> [Activity]
Copy all lines below containing "root".
[Provided data Boundary: Start]
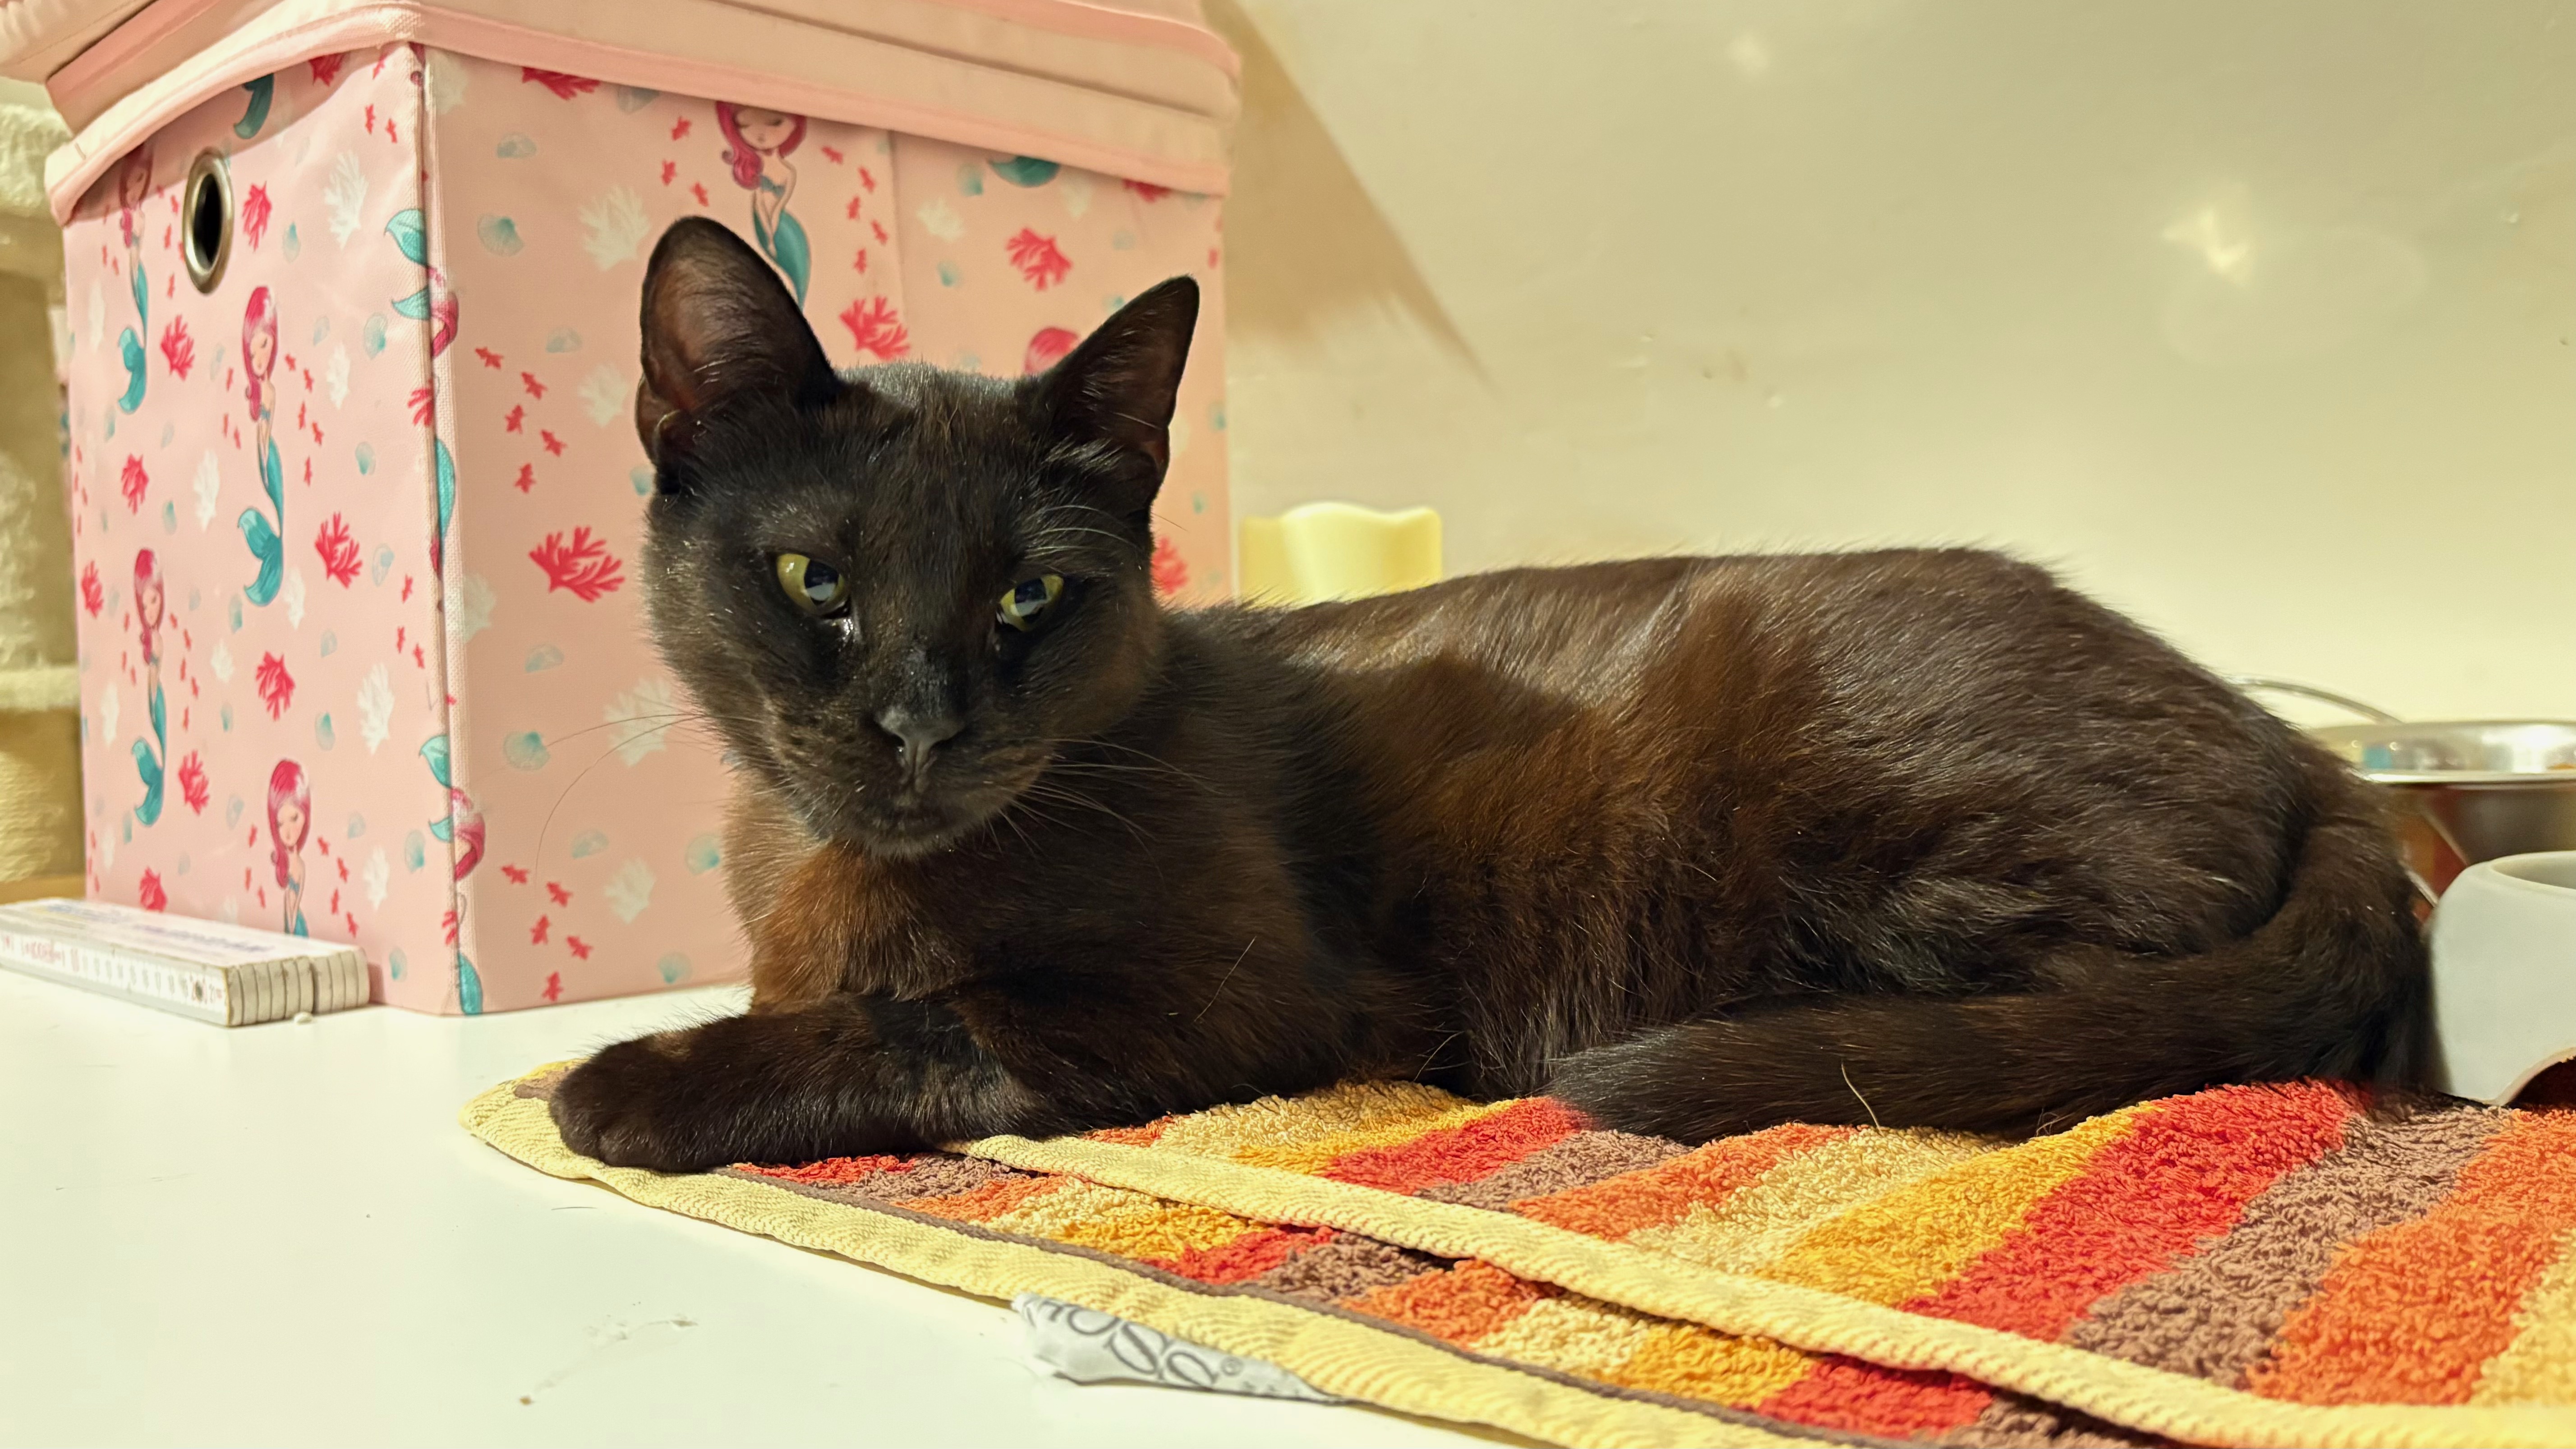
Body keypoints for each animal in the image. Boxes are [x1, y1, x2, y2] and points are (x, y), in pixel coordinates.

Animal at [548, 218, 2428, 1171]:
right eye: (818, 582)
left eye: (1028, 595)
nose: (922, 724)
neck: (842, 875)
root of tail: (2291, 738)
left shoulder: (1237, 995)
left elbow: (930, 1019)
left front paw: (626, 1082)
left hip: (1898, 846)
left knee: (2105, 1022)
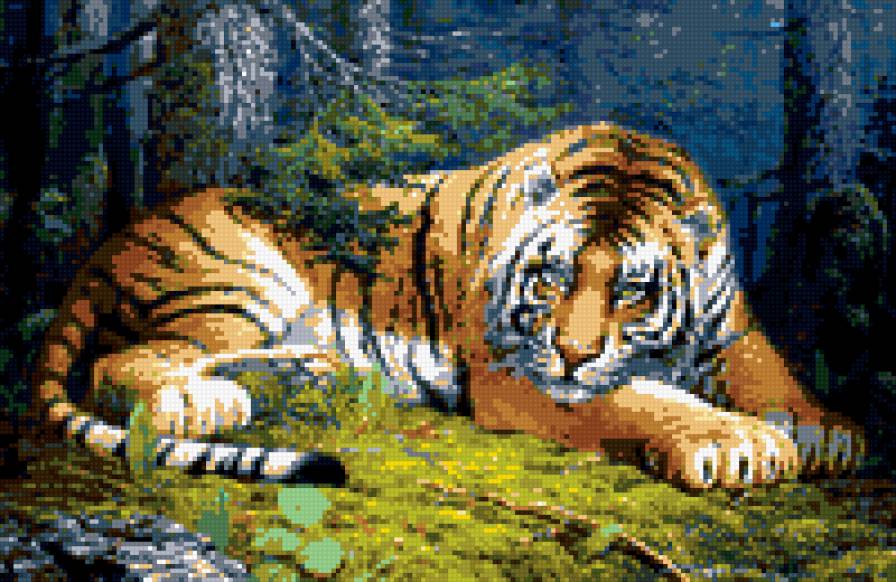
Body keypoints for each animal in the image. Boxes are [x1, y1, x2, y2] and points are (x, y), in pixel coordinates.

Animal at [31, 123, 864, 489]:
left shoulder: (734, 329)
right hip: (238, 279)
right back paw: (201, 402)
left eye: (632, 290)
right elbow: (641, 398)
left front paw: (827, 432)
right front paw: (735, 441)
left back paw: (317, 371)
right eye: (551, 279)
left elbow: (771, 372)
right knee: (124, 361)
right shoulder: (519, 373)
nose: (573, 353)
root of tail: (117, 237)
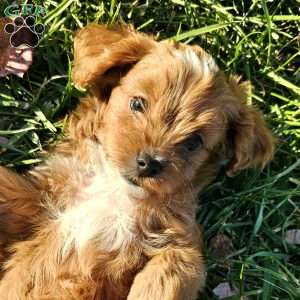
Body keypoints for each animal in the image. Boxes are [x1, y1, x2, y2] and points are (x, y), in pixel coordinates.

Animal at [0, 25, 274, 300]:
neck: (116, 189)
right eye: (137, 103)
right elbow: (9, 189)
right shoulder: (45, 196)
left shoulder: (180, 241)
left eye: (194, 142)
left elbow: (173, 267)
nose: (149, 163)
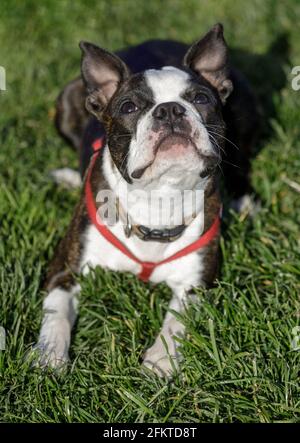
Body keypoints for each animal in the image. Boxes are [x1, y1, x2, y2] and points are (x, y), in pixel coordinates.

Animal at [35, 24, 258, 378]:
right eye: (128, 107)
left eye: (201, 98)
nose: (169, 110)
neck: (160, 196)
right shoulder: (64, 270)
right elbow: (55, 311)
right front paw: (49, 355)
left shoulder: (195, 283)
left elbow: (178, 319)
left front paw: (161, 359)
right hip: (66, 100)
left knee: (241, 159)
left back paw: (246, 201)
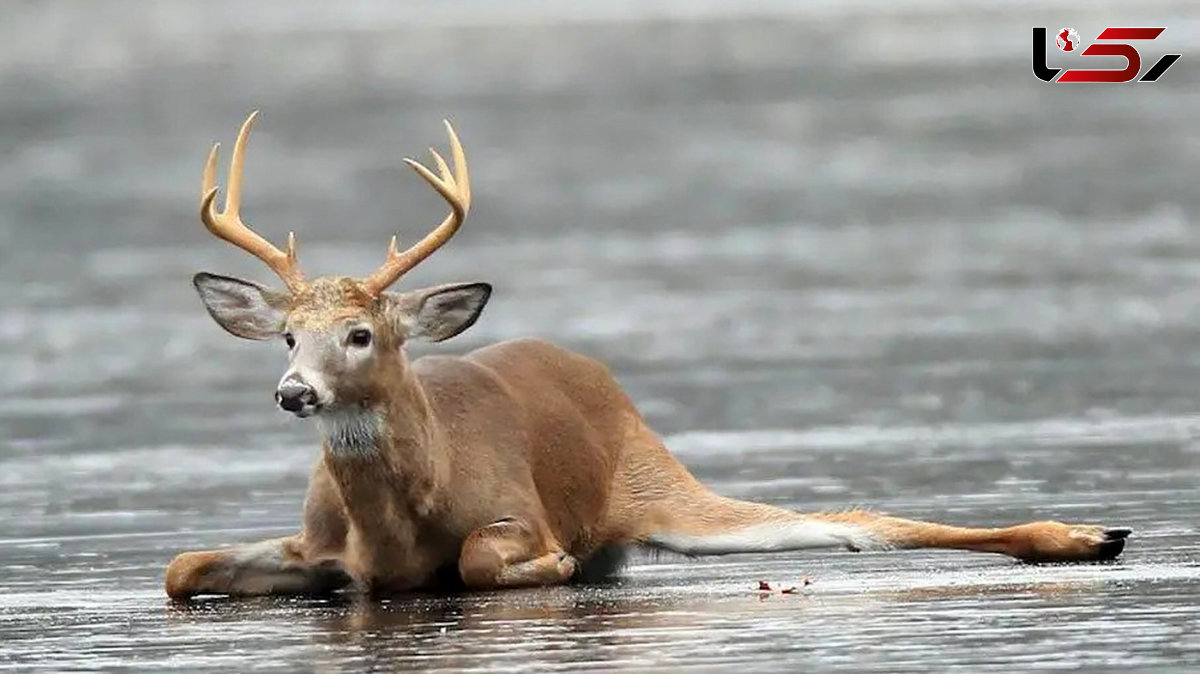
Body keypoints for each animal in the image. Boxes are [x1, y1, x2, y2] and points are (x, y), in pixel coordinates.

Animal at [164, 111, 1128, 597]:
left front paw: (552, 564)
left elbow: (481, 559)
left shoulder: (516, 509)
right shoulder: (316, 543)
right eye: (289, 335)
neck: (398, 517)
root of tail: (596, 375)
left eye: (361, 334)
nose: (293, 391)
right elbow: (179, 569)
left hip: (656, 482)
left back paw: (1090, 534)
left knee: (860, 524)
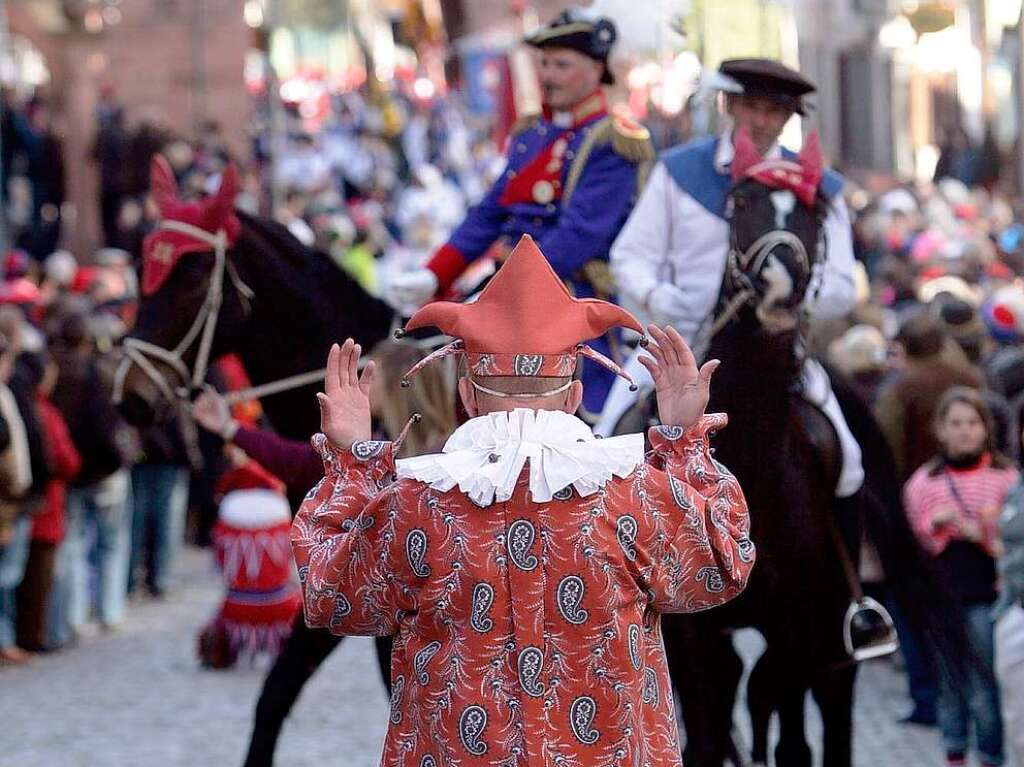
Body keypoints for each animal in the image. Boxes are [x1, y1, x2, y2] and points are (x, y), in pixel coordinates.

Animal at [610, 134, 954, 765]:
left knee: (820, 705)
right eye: (742, 202)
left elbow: (781, 713)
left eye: (815, 214)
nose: (779, 281)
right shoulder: (696, 634)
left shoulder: (795, 628)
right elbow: (711, 724)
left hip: (831, 641)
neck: (749, 462)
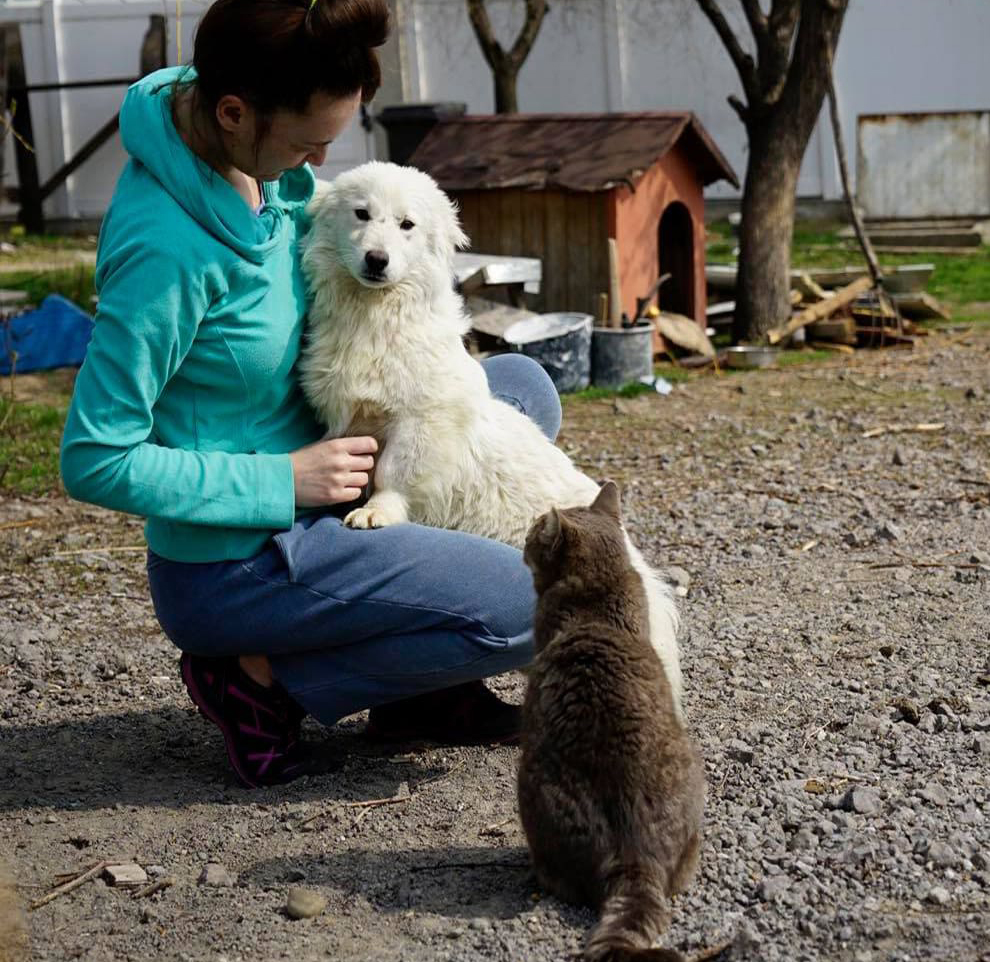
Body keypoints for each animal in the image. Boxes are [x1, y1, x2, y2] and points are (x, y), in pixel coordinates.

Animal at [300, 161, 682, 711]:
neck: (378, 316)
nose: (377, 259)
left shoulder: (427, 413)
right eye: (361, 213)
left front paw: (376, 512)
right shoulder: (346, 413)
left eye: (407, 224)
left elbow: (399, 466)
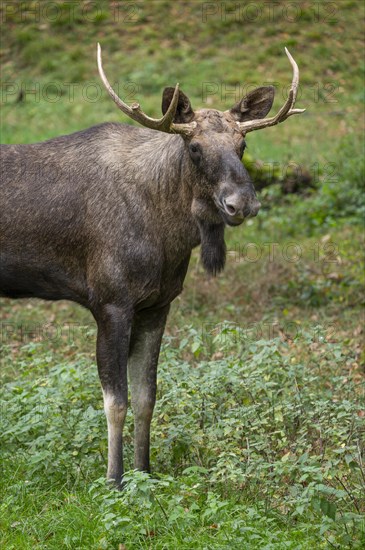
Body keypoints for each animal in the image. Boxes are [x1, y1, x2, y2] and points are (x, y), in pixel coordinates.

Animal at [0, 47, 304, 488]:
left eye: (243, 143)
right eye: (194, 147)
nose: (242, 203)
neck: (168, 234)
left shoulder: (158, 305)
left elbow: (148, 396)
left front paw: (145, 471)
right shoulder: (110, 302)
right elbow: (116, 401)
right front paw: (113, 479)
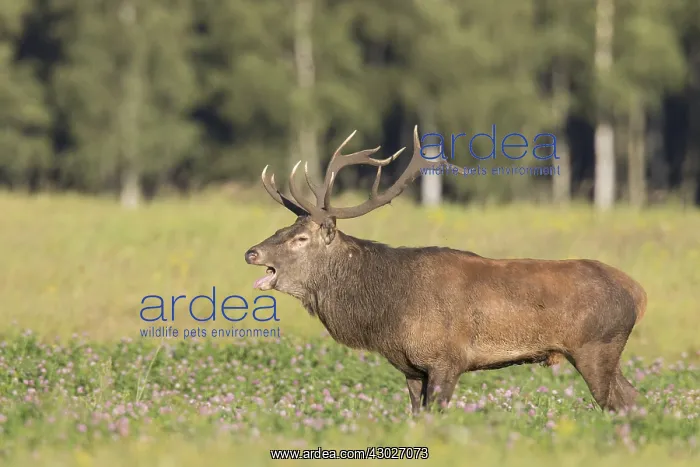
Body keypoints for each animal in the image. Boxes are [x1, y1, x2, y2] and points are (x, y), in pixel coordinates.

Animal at [244, 125, 647, 415]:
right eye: (282, 228)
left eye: (300, 238)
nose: (251, 252)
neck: (387, 312)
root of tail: (639, 292)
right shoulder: (411, 369)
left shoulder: (447, 360)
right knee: (634, 400)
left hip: (598, 346)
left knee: (619, 403)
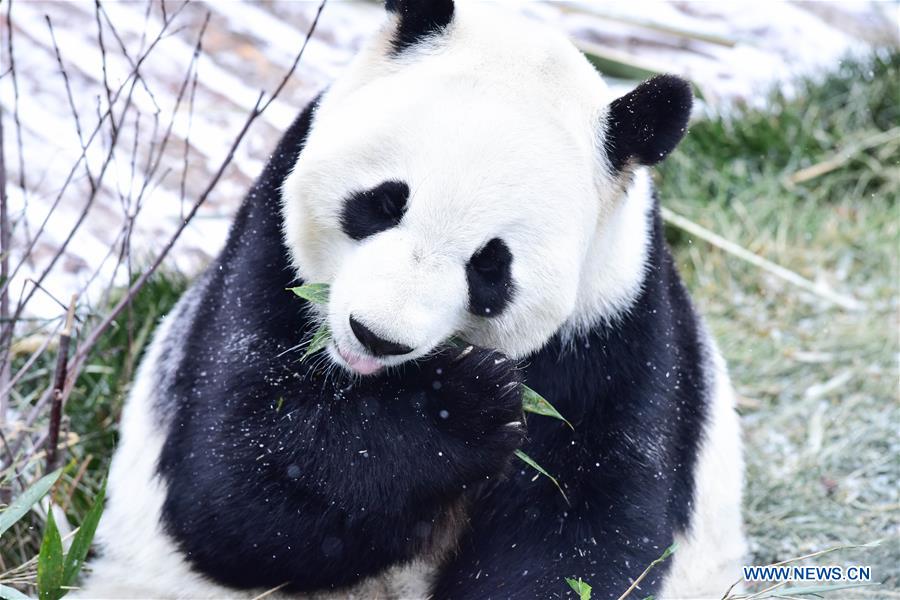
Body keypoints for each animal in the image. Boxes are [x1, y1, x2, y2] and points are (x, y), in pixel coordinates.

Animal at [82, 1, 744, 600]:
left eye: (490, 267)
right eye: (382, 202)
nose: (376, 335)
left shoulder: (613, 327)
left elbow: (584, 526)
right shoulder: (266, 252)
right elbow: (236, 484)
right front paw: (462, 404)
[Provided data Boundary: End]
> [Reply to the task]
root of tail: (2291, 738)
root of tail: (117, 237)
root of tail: (596, 375)
root of tail: (639, 292)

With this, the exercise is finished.